A distinguished teacher, Dr. Cooke has twice received the Kaiser Family Foundation Teaching Award as well as a UCSF Academic Senate Award for Distinction in Teaching. In 2006, she was awarded the AOA/Robert J. Glaser Distinguished Teacher Award by the Association of American Medical Colleges (AAMC), and in 2010 she received the Career Achievement Award in Education from the Society for General Internal Medicine.

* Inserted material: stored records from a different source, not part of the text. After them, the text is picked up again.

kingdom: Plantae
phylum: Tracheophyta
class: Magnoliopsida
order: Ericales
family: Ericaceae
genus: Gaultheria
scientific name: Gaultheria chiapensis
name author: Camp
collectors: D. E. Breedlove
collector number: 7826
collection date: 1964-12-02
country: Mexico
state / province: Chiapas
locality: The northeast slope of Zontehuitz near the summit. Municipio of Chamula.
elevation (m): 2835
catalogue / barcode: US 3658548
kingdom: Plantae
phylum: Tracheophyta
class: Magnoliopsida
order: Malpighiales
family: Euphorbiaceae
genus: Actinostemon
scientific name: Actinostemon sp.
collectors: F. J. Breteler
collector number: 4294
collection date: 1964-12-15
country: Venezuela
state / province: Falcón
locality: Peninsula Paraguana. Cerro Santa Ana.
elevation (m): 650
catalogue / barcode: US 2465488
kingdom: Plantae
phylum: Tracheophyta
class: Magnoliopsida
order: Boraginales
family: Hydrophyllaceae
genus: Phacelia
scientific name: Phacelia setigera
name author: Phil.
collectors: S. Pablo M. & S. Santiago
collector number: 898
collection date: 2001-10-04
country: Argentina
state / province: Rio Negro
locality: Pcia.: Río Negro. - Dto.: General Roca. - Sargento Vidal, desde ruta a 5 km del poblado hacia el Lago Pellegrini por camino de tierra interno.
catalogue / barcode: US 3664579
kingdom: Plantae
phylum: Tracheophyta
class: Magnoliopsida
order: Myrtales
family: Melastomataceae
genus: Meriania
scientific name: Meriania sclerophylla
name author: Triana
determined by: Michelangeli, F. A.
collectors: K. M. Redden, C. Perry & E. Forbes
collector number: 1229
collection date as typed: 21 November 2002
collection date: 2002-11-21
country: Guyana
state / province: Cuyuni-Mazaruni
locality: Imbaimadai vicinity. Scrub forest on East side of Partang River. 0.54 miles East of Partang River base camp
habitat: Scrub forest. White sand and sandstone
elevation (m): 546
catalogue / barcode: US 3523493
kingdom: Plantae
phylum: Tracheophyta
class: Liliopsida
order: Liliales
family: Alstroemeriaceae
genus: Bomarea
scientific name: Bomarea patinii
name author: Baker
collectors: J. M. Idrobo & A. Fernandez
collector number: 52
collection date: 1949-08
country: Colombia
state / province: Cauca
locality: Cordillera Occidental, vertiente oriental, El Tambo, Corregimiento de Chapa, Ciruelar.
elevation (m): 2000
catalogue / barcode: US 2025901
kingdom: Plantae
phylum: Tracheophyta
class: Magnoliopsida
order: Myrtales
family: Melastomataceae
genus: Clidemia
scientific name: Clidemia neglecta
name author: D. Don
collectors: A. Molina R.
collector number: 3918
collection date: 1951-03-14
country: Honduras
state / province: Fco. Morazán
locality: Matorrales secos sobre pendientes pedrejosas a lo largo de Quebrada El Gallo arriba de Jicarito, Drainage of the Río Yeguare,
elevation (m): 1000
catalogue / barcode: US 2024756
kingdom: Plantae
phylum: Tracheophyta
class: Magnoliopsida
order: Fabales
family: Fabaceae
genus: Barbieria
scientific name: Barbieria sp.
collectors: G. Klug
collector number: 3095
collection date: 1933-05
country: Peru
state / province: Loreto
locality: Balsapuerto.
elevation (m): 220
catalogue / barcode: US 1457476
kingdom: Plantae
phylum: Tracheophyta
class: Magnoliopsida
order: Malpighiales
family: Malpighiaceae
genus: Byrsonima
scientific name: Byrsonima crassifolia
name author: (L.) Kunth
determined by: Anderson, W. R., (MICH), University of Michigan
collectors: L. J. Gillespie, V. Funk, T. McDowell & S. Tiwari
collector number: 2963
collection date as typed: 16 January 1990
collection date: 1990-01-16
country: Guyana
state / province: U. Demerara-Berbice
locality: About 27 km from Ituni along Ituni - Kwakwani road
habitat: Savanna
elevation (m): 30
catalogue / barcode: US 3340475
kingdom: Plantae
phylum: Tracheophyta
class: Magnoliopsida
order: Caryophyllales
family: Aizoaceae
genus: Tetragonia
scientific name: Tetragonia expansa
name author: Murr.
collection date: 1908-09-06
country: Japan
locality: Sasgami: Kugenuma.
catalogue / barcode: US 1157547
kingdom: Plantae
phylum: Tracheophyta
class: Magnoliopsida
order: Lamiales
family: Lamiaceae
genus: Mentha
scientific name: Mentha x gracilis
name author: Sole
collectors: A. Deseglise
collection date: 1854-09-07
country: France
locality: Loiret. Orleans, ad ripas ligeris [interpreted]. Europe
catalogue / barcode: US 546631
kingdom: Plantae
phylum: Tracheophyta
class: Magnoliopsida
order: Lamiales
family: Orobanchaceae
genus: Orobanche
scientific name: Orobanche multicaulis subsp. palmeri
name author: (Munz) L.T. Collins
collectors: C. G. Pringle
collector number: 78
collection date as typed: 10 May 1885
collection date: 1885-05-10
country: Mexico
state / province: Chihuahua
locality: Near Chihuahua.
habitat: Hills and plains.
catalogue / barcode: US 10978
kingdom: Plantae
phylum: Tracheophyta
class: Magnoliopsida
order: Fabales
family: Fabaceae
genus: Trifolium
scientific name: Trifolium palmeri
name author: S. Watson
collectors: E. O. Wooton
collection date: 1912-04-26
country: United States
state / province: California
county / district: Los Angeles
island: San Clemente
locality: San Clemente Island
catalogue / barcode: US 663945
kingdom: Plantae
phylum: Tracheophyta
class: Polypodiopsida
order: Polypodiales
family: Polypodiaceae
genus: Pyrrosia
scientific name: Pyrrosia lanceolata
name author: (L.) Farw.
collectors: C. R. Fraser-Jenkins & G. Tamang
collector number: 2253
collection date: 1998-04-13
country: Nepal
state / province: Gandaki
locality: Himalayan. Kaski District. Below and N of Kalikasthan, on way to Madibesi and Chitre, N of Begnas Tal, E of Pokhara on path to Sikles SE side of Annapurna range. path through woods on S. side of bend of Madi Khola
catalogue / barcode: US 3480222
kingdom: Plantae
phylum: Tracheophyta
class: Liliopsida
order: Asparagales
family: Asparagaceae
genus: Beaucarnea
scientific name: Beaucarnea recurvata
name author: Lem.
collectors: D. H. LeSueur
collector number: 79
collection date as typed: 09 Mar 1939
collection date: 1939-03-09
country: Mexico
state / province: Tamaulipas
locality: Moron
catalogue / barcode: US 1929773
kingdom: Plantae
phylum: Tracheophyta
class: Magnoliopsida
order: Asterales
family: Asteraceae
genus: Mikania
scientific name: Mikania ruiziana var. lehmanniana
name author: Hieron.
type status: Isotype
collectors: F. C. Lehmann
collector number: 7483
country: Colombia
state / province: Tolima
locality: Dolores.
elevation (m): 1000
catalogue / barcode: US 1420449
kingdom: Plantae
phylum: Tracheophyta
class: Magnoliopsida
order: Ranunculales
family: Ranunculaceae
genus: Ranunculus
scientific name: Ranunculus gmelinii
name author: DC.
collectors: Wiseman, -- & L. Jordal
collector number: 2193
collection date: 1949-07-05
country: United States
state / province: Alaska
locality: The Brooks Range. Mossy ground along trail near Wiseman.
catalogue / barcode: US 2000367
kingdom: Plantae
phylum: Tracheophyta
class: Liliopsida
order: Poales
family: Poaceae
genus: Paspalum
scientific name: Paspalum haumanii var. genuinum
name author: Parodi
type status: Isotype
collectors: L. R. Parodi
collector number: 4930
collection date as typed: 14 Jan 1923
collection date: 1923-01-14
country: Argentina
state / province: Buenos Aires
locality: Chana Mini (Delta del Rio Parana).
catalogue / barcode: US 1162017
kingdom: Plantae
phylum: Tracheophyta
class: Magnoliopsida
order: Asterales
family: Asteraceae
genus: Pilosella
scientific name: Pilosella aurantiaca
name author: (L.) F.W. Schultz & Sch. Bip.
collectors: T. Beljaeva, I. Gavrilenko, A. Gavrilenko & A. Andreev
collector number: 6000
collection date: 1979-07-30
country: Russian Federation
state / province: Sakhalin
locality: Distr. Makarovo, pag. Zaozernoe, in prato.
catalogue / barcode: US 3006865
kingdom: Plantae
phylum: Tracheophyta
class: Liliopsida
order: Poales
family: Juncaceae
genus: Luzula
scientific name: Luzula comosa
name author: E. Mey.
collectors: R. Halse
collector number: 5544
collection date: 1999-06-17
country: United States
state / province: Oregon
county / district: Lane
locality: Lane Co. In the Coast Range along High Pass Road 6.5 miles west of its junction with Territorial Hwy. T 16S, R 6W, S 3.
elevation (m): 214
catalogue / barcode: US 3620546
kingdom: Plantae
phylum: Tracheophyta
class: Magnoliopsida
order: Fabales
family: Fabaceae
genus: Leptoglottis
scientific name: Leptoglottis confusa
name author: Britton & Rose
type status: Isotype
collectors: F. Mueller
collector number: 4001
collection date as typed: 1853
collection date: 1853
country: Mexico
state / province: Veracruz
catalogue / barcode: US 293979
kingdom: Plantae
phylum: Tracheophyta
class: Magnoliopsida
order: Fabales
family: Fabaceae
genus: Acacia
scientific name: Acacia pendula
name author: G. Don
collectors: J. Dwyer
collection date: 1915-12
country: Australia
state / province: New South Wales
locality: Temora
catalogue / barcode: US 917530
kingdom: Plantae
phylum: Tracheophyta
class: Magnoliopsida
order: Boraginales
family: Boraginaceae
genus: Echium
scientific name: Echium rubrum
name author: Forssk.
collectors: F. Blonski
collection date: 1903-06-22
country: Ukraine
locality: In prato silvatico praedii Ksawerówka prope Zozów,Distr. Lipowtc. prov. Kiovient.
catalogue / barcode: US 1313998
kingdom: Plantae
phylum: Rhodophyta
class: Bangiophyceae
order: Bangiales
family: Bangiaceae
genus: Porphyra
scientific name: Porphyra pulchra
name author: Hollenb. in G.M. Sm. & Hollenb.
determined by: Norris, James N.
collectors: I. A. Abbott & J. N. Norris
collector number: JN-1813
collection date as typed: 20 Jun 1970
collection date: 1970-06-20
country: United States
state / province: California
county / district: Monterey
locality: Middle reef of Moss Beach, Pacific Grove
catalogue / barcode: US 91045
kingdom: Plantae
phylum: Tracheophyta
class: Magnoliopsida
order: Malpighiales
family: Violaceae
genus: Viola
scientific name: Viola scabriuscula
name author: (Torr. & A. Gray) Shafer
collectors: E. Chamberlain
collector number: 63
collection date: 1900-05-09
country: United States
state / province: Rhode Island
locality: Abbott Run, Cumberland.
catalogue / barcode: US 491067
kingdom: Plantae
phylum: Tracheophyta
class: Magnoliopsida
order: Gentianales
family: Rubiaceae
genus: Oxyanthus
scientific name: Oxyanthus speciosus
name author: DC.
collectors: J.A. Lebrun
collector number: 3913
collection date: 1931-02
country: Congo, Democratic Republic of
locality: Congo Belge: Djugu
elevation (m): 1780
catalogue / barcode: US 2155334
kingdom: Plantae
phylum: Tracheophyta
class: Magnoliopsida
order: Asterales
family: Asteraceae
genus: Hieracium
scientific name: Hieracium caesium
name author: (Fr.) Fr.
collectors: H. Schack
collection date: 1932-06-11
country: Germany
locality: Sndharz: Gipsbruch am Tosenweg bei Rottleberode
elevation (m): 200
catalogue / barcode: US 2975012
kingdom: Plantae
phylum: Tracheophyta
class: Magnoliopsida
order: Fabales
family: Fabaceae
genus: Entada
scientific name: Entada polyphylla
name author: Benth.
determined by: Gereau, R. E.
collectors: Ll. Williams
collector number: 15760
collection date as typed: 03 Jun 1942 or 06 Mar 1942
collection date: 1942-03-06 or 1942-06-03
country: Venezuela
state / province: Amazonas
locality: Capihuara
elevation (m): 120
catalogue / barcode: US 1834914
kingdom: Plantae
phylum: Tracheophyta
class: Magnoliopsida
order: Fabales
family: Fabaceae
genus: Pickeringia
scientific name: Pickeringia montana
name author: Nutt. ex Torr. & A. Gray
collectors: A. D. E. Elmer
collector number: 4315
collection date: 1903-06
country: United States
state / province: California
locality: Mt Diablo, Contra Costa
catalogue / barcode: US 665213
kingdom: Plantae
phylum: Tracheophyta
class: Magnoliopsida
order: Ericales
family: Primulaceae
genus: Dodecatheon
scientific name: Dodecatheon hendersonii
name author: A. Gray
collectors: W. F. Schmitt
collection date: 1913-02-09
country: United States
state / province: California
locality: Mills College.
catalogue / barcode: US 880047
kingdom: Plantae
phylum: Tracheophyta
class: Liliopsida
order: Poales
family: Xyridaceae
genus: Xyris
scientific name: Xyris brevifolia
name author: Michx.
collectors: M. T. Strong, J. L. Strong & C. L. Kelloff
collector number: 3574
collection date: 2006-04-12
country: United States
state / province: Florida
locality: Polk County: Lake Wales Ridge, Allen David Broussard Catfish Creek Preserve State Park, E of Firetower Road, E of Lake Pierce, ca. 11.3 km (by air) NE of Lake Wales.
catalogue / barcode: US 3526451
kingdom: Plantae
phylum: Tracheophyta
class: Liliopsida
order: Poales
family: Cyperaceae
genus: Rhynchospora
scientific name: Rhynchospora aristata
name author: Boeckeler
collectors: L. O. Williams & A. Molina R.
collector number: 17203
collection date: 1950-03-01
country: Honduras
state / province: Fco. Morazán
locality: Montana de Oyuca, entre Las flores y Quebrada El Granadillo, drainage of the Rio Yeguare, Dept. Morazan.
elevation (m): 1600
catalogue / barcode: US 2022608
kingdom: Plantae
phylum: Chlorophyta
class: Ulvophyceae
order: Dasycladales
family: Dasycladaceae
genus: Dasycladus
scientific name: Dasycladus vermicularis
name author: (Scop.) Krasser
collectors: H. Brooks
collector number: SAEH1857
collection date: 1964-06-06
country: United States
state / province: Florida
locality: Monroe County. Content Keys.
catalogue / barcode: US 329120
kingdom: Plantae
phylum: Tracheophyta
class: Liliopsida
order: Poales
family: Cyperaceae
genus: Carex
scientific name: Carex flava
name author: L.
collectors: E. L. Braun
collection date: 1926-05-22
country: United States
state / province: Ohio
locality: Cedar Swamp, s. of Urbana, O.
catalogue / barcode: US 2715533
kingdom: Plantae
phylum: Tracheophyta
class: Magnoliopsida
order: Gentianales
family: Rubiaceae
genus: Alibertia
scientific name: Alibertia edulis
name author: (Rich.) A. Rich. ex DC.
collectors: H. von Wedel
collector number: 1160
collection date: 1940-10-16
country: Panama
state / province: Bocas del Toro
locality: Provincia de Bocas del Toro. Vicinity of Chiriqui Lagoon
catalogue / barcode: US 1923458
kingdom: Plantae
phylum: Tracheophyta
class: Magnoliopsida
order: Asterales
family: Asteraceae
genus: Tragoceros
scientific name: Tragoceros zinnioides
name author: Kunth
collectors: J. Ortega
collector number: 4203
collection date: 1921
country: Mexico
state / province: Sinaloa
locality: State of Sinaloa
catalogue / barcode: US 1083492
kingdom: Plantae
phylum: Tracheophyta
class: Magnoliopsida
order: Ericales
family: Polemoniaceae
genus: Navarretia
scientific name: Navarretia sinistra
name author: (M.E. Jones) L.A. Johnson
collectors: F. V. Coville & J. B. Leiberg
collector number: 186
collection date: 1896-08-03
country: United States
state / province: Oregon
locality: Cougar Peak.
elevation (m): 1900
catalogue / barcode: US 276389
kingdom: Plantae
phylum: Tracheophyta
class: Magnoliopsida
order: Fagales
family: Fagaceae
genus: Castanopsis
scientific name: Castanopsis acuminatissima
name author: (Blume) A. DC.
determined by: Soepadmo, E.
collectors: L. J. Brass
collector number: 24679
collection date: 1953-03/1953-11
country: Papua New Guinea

As a Senior Scholar of the Carnegie Foundation for the Advancement of Teaching, Dr. Cooke co-directed a national study of medical education. This work culminated in the text, "Educating Physicians: A Call for Reform of Medical School and Residency." The book was co-authored with Drs. David Irby and Bridget O’Brien and was published in June 2010 by Jossey-Bass/Wiley.

Dr. Cooke has advised the AMA, the American College of Physicians, and the AAMC on clinical care and ethical and policy issues in the HIV epidemic, and was a founding co-director of the AIDS Task Force of the Society for General Internal Medicine. She was a Department of Health and Human Services Primary Care Health Policy Fellow in 2004 and has been repeatedly selected by her peers as one of “America’s Best Doctors.” Governor of the Northern California chapter of the American College of Physicians from 2004 to 2009, she completed a term as chair of the Board of Governors in April 2010 and currently serves as a Regent of the College.

Dr. Cooke earned her bachelor of science and medical degrees at Stanford University. She completed her internal medicine residency at the University of California at San Francisco and served as chief resident and a Kaiser Family Foundation Fellow.

She is an active member of various professional organizations including the Society for General Internal Medicine, American College of Physicians (Fellow 1986), HIV Medical Association, Society of Primary Care Policy Fellows, Physicians for Human Rights, American Educational Research Association, and American Medical Education.

In addition, she has served on the editorial board of the Journal of Acquired Immunodeficiency Syndrome, HIV Newsline, and Internal Medicine. Currently, she serves on the editorial board for MedScape medical student site, and has been an ad hoc reviewer for several journals including Academic Medicine, AIDS, American Journal of Medicine, Annals of Internal Medicine, Gastroenterology, and Journal of General Internal Medicine.